• BRIEF:
Put the lines of the listing, starting with the line containing "previsto per il" and going on through the line containing "Sarà possibile n", into a Markdown table with the columns Row and Line, leaving out any blank lines.

============

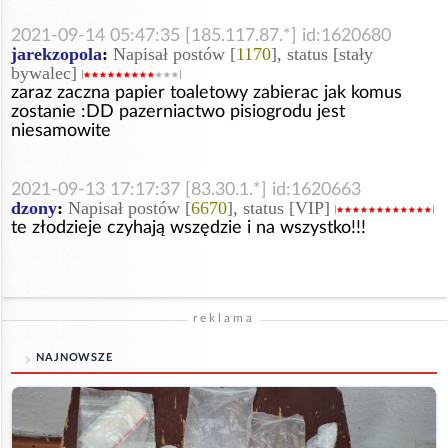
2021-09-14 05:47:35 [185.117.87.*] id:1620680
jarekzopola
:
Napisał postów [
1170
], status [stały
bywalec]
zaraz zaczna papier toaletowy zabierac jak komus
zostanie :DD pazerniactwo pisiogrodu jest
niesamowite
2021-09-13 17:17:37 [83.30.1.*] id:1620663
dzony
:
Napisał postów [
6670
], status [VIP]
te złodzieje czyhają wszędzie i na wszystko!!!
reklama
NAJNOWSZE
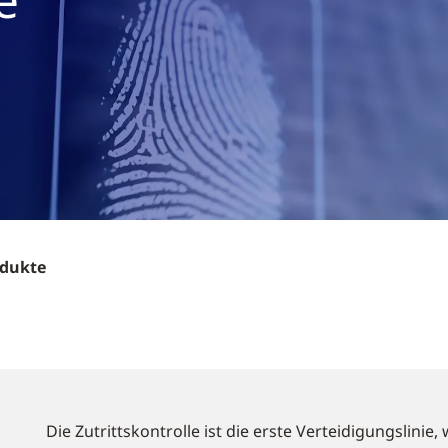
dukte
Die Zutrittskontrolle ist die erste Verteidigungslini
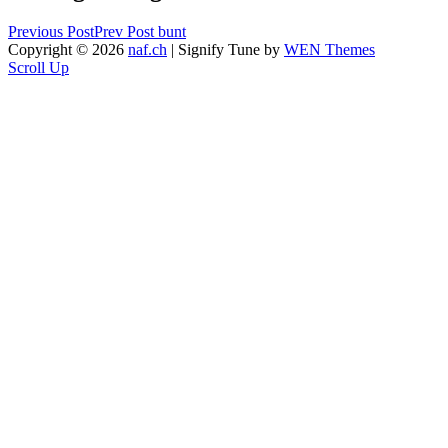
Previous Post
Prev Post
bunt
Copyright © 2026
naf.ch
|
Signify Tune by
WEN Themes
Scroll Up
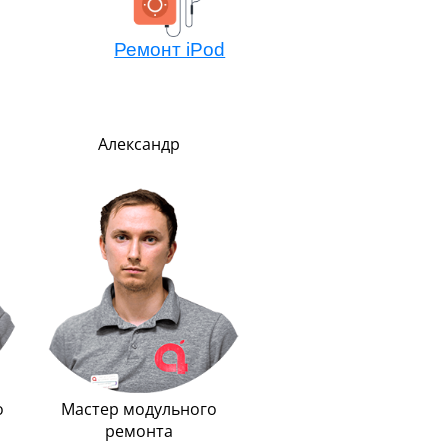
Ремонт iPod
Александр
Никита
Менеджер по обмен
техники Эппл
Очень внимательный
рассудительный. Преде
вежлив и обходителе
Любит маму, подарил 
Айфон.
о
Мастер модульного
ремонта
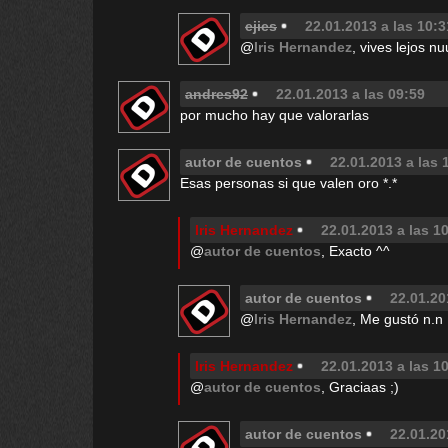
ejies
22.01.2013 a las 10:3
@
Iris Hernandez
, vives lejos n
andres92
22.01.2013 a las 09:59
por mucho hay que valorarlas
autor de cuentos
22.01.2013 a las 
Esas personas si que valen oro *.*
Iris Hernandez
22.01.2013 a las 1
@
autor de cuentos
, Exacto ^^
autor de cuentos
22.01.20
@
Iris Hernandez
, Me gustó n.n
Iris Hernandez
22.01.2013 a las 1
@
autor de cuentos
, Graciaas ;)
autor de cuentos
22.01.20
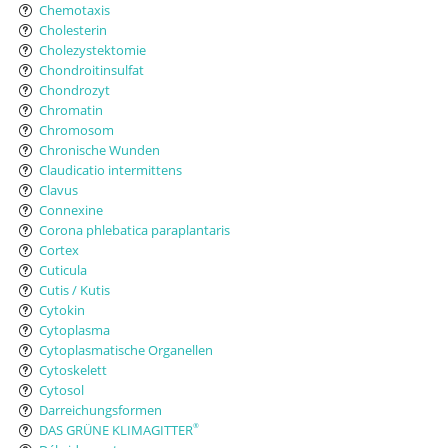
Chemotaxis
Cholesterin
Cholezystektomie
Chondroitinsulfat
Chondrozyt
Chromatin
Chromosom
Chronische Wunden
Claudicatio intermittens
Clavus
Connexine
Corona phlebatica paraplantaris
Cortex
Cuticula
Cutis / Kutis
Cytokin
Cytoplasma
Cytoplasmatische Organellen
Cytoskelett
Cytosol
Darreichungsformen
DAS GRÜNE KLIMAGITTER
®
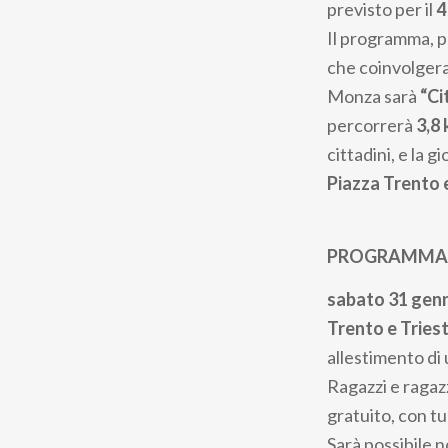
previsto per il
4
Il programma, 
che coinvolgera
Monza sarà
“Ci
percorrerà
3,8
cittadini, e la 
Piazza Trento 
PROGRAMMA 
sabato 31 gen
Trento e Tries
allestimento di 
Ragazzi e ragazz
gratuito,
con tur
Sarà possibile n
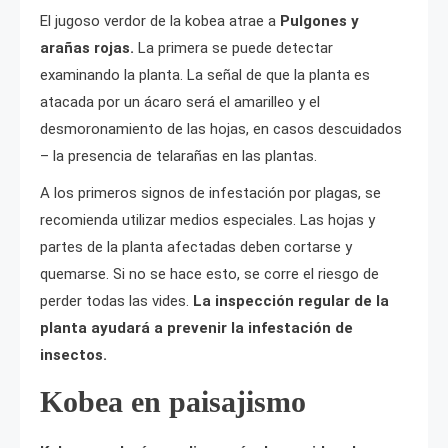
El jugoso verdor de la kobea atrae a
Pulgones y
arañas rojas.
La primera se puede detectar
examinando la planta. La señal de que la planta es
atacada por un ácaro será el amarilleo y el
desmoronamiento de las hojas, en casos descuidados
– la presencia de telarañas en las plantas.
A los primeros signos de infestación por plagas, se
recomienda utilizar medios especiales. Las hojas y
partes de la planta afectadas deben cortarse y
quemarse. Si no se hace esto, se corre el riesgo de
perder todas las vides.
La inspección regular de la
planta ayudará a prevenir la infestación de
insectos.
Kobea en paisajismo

============

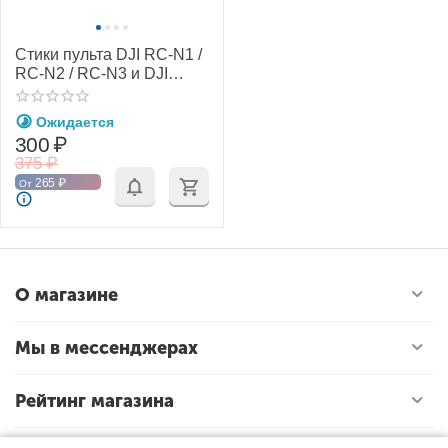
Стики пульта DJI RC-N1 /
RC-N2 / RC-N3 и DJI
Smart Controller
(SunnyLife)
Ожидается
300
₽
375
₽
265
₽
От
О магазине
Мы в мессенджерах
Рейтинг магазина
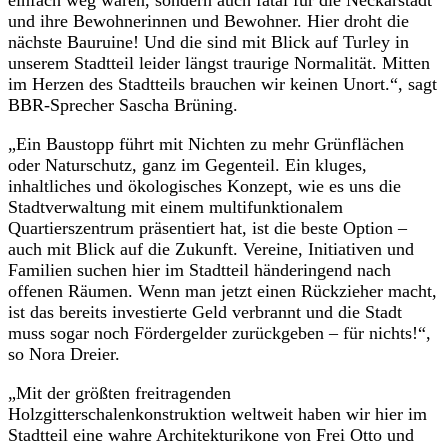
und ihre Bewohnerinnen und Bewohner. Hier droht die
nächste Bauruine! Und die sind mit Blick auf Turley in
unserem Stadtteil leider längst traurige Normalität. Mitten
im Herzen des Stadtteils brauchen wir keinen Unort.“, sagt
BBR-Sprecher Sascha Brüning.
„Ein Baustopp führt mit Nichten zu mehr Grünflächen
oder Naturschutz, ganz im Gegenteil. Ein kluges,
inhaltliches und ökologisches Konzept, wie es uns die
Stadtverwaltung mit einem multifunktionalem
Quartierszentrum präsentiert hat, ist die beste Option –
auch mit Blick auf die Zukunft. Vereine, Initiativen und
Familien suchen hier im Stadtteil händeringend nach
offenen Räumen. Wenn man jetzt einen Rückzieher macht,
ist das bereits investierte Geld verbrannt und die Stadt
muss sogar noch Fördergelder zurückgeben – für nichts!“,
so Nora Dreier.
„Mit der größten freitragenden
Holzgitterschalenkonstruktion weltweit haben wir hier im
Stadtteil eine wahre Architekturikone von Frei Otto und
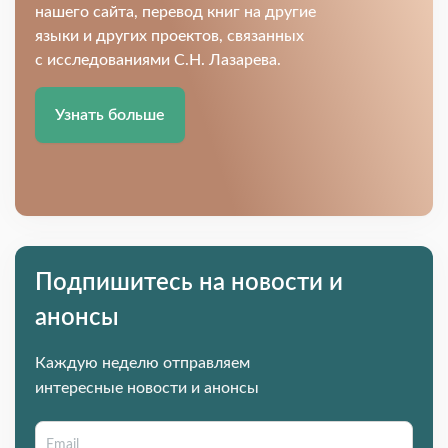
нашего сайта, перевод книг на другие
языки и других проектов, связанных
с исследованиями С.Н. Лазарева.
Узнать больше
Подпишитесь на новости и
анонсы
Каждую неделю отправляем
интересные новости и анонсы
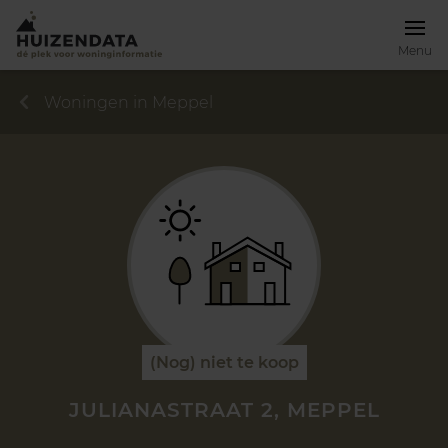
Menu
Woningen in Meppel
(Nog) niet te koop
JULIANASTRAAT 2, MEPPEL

============

• ANSWER:
| Row | Line |
|---|---|
| 1 | previsto per il |
| 2 | 4 |
| 3 | Il programma,  |
| 4 | che coinvolgera |
| 5 | Monza sarà |
| 6 | “Ci |
| 7 | percorrerà |
| 8 | 3,8 |
| 9 | cittadini, e la  |
| 10 | Piazza Trento  |
| 11 | PROGRAMMA  |
| 12 | sabato 31 gen |
| 13 | Trento e Tries |
| 14 | allestimento di  |
| 15 | Ragazzi e ragazz |
| 16 | gratuito, |
| 17 | con tur |
| 18 | Sarà possibile n |